Bankruptcy laws allow you to discharge private student loan debt if they were incurred to pay for college expenses. However, you need to meet certain requirements, including having a hardship due to disability, illness, job loss, divorce, death of a spouse, or having a child born with a serious birth defect. Additionally, you may not have enough money leftover after paying reasonable living expenses and medical bills. You may still qualify if the total amount borrowed exceeds $23,550.

What happens if I don’t make my monthly payment?

If you miss a payment, you’ll get an initial notice regarding your late payments. If you continue to fall behind, you’ll receive a second letter, followed by a third letter. Each time you’re late, the bank will add penalty fees (interest) to the balance. Once you’ve missed five months in a row, the lender won’t accept any further payment until you’ve paid off the entire debt. Then, if you haven’t repaid at least 90 percent of what you owe, you’ll lose your right to file for Chapter 13 bankruptcy protection. You could also forfeit your home if you’ve defaulted on your mortgage. And if you’re unable to repay your debt, then you’d face criminal charges.

Can I use a credit card while filing for bankruptcy?

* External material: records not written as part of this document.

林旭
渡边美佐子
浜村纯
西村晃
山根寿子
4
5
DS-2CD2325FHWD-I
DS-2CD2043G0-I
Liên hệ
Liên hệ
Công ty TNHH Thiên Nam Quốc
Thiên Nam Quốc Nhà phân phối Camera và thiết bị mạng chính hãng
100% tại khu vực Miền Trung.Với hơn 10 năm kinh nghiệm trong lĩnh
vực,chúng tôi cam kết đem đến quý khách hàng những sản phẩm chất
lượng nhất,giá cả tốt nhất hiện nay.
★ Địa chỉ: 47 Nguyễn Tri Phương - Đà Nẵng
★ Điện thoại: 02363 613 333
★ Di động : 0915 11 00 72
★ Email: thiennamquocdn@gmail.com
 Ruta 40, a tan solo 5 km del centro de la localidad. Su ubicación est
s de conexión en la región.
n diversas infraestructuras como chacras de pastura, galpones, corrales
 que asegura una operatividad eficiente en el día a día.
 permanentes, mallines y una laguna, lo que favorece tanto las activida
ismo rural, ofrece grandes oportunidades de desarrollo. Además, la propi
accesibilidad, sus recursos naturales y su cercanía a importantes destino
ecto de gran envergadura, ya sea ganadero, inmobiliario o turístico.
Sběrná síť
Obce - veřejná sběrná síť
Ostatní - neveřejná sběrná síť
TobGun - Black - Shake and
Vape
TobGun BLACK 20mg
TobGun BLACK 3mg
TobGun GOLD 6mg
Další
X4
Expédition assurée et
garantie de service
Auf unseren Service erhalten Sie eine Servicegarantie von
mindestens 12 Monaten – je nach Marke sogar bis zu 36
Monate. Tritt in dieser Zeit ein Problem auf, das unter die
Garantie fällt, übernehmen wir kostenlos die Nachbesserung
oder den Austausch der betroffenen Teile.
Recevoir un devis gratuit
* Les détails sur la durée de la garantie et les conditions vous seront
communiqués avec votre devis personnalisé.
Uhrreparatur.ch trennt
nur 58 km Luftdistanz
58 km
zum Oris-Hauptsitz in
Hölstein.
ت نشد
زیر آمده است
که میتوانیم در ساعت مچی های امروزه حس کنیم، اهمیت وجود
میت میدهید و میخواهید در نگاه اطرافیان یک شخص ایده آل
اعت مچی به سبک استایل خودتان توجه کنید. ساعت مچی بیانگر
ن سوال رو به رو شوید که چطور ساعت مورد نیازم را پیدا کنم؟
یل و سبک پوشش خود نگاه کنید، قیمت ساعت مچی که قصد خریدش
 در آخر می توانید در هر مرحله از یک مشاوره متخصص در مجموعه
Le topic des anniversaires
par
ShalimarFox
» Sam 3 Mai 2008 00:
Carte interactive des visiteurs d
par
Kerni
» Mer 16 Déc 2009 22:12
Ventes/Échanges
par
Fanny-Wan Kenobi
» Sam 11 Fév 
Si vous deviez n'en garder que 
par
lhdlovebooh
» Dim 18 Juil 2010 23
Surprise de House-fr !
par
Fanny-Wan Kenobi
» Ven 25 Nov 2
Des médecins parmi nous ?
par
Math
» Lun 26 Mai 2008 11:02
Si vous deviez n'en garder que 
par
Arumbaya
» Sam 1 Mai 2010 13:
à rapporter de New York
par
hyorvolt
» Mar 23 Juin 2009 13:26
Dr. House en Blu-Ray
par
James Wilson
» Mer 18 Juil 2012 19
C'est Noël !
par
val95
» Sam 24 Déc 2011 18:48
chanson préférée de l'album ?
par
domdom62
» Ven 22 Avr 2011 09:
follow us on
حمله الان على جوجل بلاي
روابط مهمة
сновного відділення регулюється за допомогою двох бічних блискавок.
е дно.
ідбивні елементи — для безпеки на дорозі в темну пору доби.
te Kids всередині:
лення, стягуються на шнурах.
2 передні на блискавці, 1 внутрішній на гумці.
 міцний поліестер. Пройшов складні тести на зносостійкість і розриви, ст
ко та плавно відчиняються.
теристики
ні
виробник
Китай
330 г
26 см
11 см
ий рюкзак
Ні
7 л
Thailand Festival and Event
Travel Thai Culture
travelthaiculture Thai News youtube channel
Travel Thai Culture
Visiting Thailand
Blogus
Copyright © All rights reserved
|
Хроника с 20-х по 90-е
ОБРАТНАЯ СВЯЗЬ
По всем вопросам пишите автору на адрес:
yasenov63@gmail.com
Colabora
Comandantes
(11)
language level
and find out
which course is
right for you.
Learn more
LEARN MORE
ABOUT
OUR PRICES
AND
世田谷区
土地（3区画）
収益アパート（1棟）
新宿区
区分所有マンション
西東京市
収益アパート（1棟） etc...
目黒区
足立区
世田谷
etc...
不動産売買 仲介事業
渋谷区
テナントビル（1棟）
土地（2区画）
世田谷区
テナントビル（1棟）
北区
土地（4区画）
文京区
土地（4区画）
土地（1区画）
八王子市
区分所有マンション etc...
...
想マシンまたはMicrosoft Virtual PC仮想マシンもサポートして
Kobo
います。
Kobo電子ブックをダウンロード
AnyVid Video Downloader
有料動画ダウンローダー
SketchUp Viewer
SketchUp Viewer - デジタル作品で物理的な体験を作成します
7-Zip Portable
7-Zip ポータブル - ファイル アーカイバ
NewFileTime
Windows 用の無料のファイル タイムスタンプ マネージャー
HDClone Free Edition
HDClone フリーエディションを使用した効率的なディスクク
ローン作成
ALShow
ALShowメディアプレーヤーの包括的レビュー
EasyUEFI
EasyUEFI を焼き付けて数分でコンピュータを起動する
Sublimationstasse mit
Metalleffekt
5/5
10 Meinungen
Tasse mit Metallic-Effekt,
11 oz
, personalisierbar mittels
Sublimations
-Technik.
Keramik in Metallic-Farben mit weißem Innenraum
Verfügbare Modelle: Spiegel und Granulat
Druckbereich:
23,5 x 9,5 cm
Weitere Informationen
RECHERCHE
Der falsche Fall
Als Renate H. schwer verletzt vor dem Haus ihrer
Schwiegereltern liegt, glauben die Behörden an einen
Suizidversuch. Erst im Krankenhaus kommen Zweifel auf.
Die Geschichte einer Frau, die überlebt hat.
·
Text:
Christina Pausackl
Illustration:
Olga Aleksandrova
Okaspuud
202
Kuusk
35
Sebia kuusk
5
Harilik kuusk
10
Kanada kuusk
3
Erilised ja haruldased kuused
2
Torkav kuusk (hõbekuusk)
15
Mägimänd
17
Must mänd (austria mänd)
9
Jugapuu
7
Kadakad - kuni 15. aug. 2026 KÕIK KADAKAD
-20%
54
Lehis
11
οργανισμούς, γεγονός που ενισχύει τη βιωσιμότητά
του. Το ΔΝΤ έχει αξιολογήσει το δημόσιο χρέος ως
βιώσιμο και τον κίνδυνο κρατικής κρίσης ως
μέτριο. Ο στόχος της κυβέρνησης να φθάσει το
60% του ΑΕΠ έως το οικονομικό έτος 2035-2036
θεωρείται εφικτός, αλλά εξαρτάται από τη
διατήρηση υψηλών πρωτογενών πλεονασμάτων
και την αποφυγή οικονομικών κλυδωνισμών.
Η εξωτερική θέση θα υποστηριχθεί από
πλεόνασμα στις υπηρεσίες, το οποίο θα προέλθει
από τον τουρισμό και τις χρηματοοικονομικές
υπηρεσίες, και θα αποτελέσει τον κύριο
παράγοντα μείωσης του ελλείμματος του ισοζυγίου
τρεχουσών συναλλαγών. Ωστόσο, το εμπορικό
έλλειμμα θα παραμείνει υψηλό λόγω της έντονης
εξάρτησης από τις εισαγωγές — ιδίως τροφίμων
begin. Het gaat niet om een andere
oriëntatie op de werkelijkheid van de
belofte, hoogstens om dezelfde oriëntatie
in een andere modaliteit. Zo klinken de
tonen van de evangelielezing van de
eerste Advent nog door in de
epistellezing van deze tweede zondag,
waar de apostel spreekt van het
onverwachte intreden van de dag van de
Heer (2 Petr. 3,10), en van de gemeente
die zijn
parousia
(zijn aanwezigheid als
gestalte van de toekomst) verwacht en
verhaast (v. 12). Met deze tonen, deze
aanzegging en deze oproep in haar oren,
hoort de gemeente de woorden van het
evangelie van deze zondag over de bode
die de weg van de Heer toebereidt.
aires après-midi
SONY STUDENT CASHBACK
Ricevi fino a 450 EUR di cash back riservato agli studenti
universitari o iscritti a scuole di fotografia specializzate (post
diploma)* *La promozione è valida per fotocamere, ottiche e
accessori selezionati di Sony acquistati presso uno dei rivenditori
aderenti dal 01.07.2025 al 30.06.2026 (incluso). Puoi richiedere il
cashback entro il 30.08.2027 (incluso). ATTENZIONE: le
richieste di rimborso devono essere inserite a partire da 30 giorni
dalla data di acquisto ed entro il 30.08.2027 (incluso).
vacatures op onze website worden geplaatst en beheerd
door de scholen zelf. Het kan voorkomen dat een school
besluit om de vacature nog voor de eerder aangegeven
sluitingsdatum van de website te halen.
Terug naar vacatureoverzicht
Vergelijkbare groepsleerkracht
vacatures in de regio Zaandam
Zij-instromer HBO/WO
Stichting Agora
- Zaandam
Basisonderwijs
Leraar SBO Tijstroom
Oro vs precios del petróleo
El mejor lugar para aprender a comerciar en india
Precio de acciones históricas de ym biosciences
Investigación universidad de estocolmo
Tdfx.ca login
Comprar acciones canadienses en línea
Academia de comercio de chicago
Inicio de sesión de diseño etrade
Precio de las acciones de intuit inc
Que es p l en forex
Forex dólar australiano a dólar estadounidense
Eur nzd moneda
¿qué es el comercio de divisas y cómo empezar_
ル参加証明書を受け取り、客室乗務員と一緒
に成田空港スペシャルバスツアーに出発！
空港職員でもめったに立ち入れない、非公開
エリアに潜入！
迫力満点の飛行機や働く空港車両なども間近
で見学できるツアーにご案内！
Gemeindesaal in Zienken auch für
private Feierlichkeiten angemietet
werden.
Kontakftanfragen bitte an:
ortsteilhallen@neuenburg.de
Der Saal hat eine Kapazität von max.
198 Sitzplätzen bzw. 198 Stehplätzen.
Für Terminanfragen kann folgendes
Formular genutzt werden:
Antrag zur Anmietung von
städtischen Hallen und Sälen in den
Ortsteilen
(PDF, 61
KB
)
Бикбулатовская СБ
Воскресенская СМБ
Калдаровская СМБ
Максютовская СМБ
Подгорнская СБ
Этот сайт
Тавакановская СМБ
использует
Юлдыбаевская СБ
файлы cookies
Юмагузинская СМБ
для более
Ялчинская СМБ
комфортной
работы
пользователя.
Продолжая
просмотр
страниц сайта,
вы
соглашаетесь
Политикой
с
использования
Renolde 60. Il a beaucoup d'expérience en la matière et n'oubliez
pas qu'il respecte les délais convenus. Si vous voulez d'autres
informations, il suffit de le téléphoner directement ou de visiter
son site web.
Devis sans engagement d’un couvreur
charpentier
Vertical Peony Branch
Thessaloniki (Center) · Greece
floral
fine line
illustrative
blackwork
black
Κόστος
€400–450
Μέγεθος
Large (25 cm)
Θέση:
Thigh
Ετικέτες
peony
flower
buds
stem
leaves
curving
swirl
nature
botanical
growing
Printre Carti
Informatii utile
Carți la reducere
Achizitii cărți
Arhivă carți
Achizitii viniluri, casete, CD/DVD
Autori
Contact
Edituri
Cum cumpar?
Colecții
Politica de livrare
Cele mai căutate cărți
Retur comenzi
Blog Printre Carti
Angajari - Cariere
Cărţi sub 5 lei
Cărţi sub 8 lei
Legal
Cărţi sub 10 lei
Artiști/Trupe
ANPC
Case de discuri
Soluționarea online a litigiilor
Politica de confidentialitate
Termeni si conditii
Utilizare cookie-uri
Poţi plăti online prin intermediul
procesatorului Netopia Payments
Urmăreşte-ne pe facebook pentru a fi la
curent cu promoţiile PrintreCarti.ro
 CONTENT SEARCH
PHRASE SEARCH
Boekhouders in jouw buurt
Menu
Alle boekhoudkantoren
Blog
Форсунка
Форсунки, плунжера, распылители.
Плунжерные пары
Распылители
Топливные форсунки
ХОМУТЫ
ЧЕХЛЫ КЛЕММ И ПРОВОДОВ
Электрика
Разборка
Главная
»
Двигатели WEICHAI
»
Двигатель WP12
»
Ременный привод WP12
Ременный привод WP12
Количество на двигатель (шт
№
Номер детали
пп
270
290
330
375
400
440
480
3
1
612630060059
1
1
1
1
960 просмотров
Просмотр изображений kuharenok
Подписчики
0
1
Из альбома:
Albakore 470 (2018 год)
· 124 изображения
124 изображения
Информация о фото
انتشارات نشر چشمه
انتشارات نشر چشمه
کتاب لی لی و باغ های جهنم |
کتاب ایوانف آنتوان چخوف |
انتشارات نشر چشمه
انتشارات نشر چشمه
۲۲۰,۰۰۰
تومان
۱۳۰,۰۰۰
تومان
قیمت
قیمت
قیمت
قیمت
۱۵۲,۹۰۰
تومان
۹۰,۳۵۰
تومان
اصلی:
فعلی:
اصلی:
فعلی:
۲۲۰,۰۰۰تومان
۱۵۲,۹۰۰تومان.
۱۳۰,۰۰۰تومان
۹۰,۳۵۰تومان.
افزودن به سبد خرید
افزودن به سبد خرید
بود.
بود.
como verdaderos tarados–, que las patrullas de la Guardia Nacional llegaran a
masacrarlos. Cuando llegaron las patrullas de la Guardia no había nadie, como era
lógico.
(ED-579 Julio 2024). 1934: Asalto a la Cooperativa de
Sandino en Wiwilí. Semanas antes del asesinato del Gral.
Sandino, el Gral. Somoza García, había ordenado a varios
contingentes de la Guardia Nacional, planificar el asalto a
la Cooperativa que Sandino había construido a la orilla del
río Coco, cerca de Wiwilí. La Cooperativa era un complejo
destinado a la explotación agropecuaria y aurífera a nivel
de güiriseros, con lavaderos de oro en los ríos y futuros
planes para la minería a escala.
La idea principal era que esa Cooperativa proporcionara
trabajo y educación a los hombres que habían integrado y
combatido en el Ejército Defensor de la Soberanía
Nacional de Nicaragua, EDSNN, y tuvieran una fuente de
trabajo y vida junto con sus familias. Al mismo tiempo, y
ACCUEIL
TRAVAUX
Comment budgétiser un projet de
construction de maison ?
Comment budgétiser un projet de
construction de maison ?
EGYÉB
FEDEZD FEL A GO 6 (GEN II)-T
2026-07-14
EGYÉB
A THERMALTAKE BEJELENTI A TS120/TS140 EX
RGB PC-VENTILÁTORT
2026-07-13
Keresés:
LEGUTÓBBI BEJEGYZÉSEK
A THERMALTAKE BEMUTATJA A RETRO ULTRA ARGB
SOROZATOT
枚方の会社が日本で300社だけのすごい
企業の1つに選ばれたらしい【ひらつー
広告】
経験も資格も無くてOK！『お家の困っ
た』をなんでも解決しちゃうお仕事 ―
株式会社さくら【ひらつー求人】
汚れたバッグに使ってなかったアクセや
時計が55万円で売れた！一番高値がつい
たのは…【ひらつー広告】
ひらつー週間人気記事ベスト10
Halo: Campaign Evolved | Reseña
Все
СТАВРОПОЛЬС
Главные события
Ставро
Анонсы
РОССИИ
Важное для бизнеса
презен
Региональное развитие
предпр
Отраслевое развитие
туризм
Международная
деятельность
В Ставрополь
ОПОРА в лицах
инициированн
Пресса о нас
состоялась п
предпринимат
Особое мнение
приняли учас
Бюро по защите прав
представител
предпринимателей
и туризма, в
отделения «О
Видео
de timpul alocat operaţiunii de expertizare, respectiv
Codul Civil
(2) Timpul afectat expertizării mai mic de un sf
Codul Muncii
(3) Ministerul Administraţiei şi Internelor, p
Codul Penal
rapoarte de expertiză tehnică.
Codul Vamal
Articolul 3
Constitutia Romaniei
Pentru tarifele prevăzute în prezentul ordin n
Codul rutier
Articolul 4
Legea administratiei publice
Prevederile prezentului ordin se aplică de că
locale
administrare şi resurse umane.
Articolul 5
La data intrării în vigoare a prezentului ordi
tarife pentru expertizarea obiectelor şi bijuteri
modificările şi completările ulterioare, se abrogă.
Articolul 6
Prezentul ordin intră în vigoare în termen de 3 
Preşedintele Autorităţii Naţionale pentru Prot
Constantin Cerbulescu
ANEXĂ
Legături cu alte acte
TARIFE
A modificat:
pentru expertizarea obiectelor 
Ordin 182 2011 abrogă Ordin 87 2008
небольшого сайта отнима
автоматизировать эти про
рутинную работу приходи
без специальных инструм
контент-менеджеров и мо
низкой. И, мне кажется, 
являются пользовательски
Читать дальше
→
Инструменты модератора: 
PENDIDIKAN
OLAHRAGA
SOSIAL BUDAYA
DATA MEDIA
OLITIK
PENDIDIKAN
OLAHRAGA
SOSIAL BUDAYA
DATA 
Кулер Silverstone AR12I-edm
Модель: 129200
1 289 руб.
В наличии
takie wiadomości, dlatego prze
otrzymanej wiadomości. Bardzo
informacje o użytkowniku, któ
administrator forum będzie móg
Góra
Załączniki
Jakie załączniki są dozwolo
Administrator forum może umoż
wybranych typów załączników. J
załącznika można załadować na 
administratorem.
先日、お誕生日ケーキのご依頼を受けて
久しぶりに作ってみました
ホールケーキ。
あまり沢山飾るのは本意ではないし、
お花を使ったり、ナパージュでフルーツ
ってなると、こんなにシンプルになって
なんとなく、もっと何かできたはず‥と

The bankruptcy court doesn’t care whether you use a credit card while trying to reorganize your finances. But using a credit card before you declare bankruptcy could hurt your chances of getting approved for Chapter 13 bankruptcy. That’s because creditors who do business with you after you declare bankruptcy will be able to charge back their original purchases. Also, if you take out additional debt while going through the bankruptcy process, then you wouldn’t be eligible for Chapter 7 bankruptcy. Your debts would have to exceed your income — and possibly your assets — to be considered eligible for either kind of bankruptcy.